How to complete this task: Each entry below must come back exactly as written, without its pictures.

── Exercise materials ──

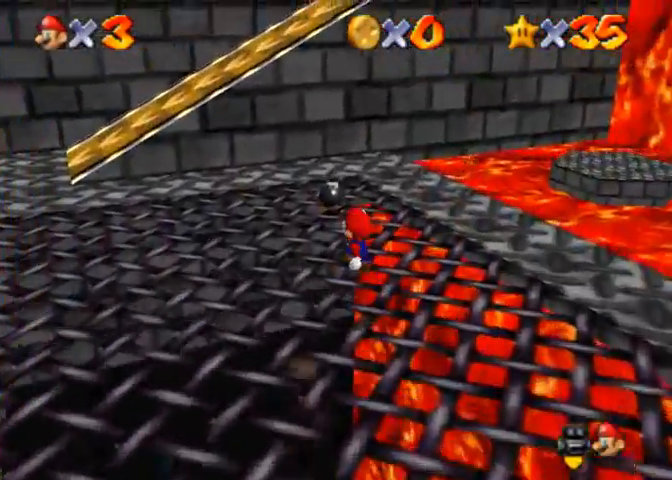
{"buttons": [], "left_stick": "up", "right_stick": "down-left", "events": [[200, "SQUARE", "down"], [267, "SQUARE", "up"], [333, "SQUARE", "down"], [367, "CROSS", "down"], [400, "SQUARE", "up"], [433, "CROSS", "up"], [467, "right_stick", "down-left"]]}
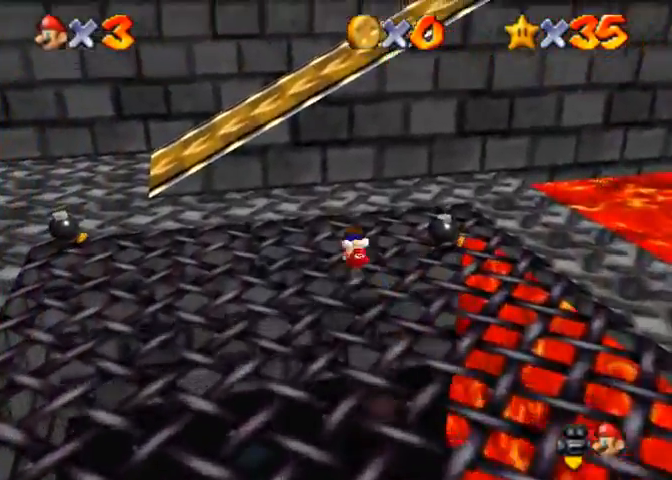
{"buttons": ["CROSS"], "left_stick": "up", "right_stick": "center", "events": [[167, "right_stick", "center"], [400, "CROSS", "down"]]}
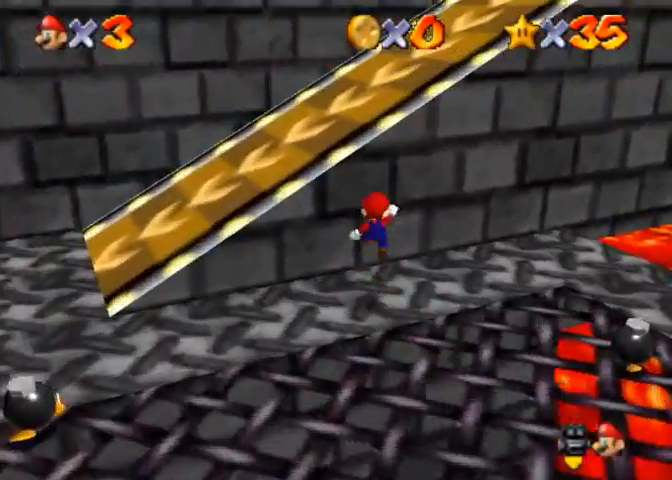
{"buttons": [], "left_stick": "up", "right_stick": "down-left", "events": [[300, "CROSS", "up"], [367, "right_stick", "down-left"]]}
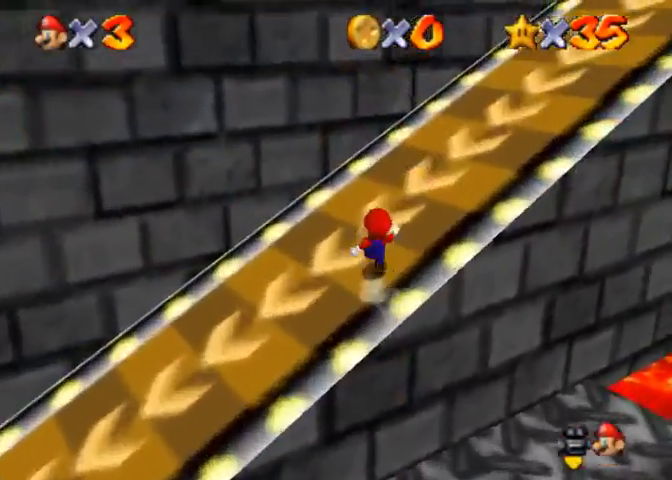
{"buttons": ["R1"], "left_stick": "up", "right_stick": "center", "events": [[67, "right_stick", "center"], [133, "R1", "down"], [200, "CROSS", "down"], [300, "CROSS", "up"]]}
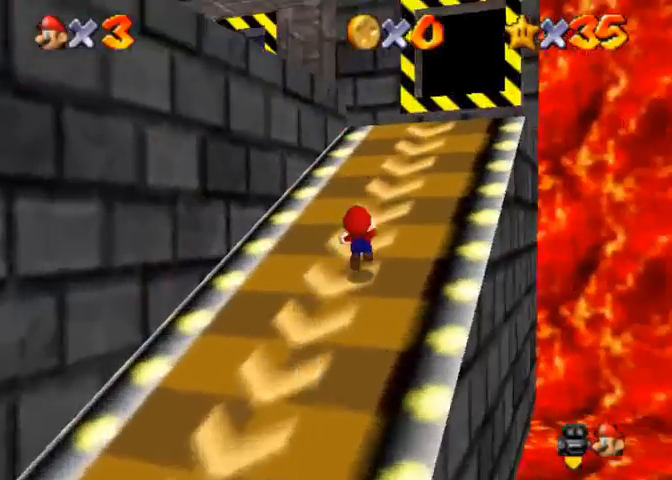
{"buttons": ["R1"], "left_stick": "up", "right_stick": "center", "events": [[200, "CROSS", "down"], [333, "CROSS", "up"]]}
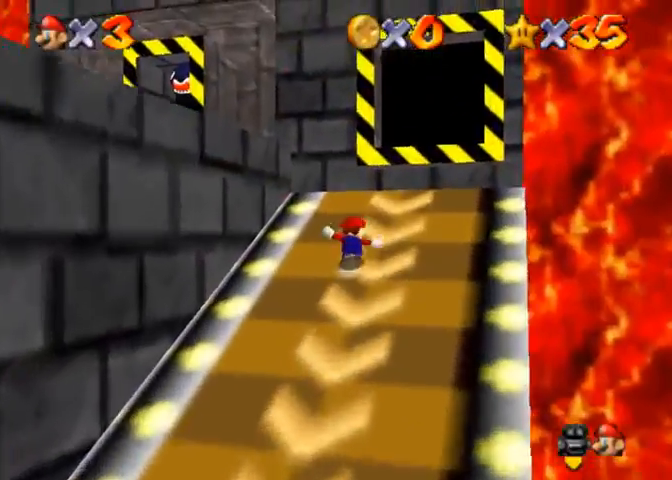
{"buttons": [], "left_stick": "up-left", "right_stick": "right", "events": [[67, "R1", "up"], [200, "right_stick", "right"], [300, "right_stick", "center"], [367, "right_stick", "right"], [500, "left_stick", "up-left"]]}
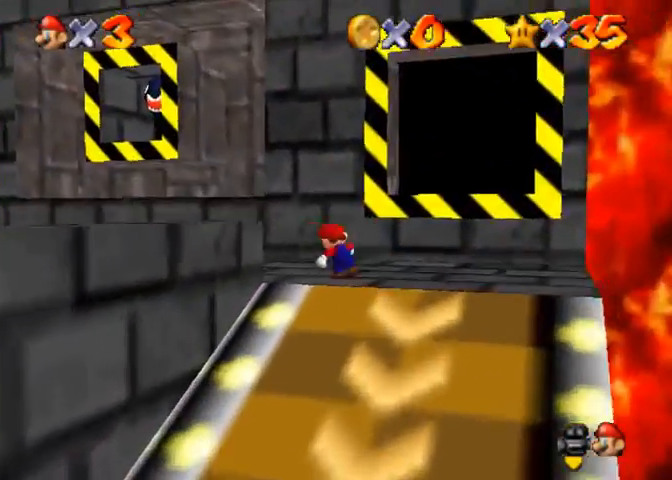
{"buttons": [], "left_stick": "up-left", "right_stick": "center", "events": [[33, "right_stick", "center"], [367, "CROSS", "down"], [367, "SQUARE", "down"], [467, "SQUARE", "up"], [500, "CROSS", "up"]]}
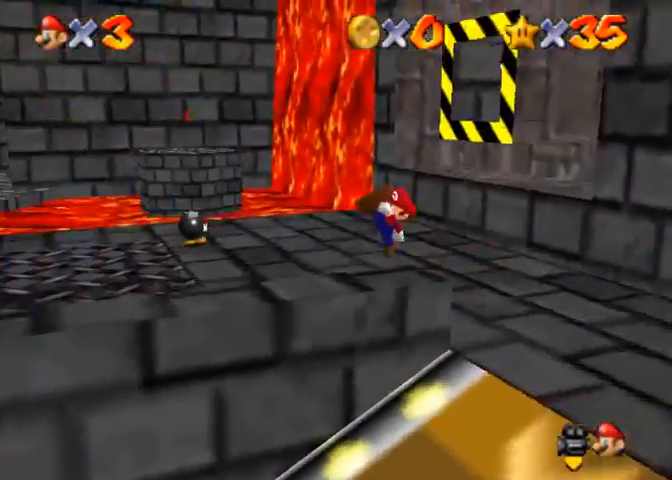
{"buttons": [], "left_stick": "up-left", "right_stick": "center", "events": [[100, "right_stick", "down-right"], [233, "right_stick", "center"]]}
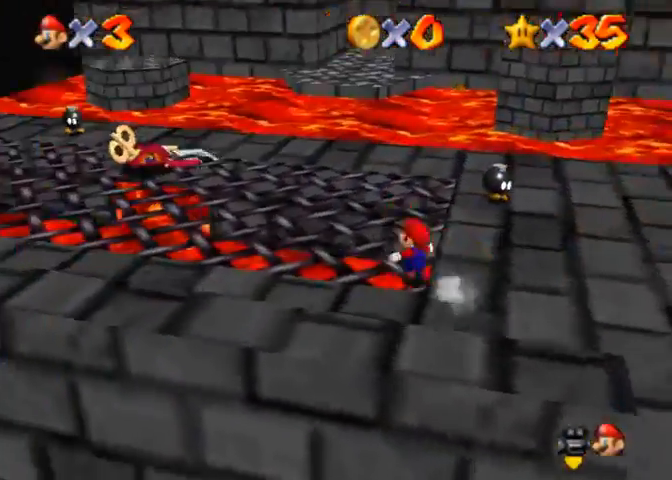
{"buttons": ["SQUARE"], "left_stick": "up", "right_stick": "center", "events": [[33, "CROSS", "down"], [67, "CROSS", "up"], [100, "left_stick", "up"], [300, "SQUARE", "down"], [367, "SQUARE", "up"], [500, "SQUARE", "down"]]}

───

Solution to the exercise:
{"buttons": [], "left_stick": "up", "right_stick": "down-left", "events": [[200, "SQUARE", "down"], [267, "SQUARE", "up"], [333, "SQUARE", "down"], [367, "CROSS", "down"], [400, "SQUARE", "up"], [433, "CROSS", "up"], [467, "right_stick", "down-left"]]}
{"buttons": ["CROSS"], "left_stick": "up", "right_stick": "center", "events": [[167, "right_stick", "center"], [400, "CROSS", "down"]]}
{"buttons": [], "left_stick": "up", "right_stick": "down-left", "events": [[300, "CROSS", "up"], [367, "right_stick", "down-left"]]}
{"buttons": ["R1"], "left_stick": "up", "right_stick": "center", "events": [[67, "right_stick", "center"], [133, "R1", "down"], [200, "CROSS", "down"], [300, "CROSS", "up"]]}
{"buttons": ["R1"], "left_stick": "up", "right_stick": "center", "events": [[200, "CROSS", "down"], [333, "CROSS", "up"]]}
{"buttons": [], "left_stick": "up-left", "right_stick": "right", "events": [[67, "R1", "up"], [200, "right_stick", "right"], [300, "right_stick", "center"], [367, "right_stick", "right"], [500, "left_stick", "up-left"]]}
{"buttons": [], "left_stick": "up-left", "right_stick": "center", "events": [[33, "right_stick", "center"], [367, "CROSS", "down"], [367, "SQUARE", "down"], [467, "SQUARE", "up"], [500, "CROSS", "up"]]}
{"buttons": [], "left_stick": "up-left", "right_stick": "center", "events": [[100, "right_stick", "down-right"], [233, "right_stick", "center"]]}
{"buttons": ["SQUARE"], "left_stick": "up", "right_stick": "center", "events": [[33, "CROSS", "down"], [67, "CROSS", "up"], [100, "left_stick", "up"], [300, "SQUARE", "down"], [367, "SQUARE", "up"], [500, "SQUARE", "down"]]}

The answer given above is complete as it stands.